Le 3 Août dernier, à l’occasion du 80 ème anniversaire de la Libération de Saint-Cast le Guildo, a été inauguré le nouvel emplacement de la stèle commémorant le « Réseau Var ».
Suite à un imbroglio juridique ancien, cette stèle s’était retrouvée au beau milieu d’une propriété privée. La municipalité a décidé de la remettre en valeur en la replaçant à l’entrée de l’allée du Réseau Var, récemment créée, tout près de l’Allée Aristide Sicot.


Ces deux allées encadrent la villa « Les Feux-Follets », autrefois propriété de la famille Sicot.
Au cours de l’automne 1943, des résistants, des pilotes alliés et des agents britanniques furent hébergés par petits groupes dans cette villa. Ils fuyaient la France occupée ou débarquaient d’Angleterre.
Aristide Sicot, était jeune instituteur quand il fut contacté par des membres du réseau anglais « Var » à la recherche d’une maison pouvant accueillir ces combattants de l’ombre.
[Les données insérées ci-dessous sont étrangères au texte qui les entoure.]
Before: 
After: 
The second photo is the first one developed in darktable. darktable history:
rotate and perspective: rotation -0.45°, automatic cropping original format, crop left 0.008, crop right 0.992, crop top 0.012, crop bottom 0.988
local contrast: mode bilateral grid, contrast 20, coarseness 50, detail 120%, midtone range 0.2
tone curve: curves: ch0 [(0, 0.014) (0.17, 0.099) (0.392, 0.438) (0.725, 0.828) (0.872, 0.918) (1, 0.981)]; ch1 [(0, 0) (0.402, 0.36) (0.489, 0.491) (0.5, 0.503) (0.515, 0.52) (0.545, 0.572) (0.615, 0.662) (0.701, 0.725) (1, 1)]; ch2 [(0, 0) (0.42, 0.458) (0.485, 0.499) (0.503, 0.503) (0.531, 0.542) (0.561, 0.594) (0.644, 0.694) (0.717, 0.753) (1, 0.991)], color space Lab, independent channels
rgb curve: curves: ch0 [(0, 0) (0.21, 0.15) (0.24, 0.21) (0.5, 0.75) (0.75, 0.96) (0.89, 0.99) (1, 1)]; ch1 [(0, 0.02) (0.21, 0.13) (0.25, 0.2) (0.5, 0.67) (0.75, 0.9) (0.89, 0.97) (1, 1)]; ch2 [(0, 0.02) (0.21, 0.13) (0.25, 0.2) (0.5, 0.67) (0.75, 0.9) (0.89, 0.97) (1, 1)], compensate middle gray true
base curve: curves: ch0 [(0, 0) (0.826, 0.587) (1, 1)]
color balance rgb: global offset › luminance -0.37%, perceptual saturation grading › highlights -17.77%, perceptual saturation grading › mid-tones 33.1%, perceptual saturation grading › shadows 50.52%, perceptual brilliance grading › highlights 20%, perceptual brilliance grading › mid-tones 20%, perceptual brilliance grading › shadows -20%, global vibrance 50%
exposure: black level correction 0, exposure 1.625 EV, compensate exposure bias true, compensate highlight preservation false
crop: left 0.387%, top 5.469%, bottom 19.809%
Les parents Sicot acceptèrent de mettre leur maison à disposition.
Renée Sicot-Labbé, la sœur d’Aristide témoignait en 1992 :
« Bien sûr cela n’était pas de tout repos pour mes parents qui avaient à héberger ces fugitifs, en cette période de restrictions alimentaires. Ils furent aidés pour cela par le secrétaire de Mairie de Plurien, Jules Labbé, qui s’arrangea pour leur fournir tickets de rationnement et faux papiers, et aida mon frère Aristide dans ses recherches d’approvisionnement à travers la campagne ».
Autre difficulté : le triste état dans lequel arrivaient certains des aviateurs : quelques-uns étaient blessés (et pas question d’appeler un médecin !). Leurs vêtements devaient être nettoyés, réparés et, souvent, remplacés. Madame Sicot s’en chargeait.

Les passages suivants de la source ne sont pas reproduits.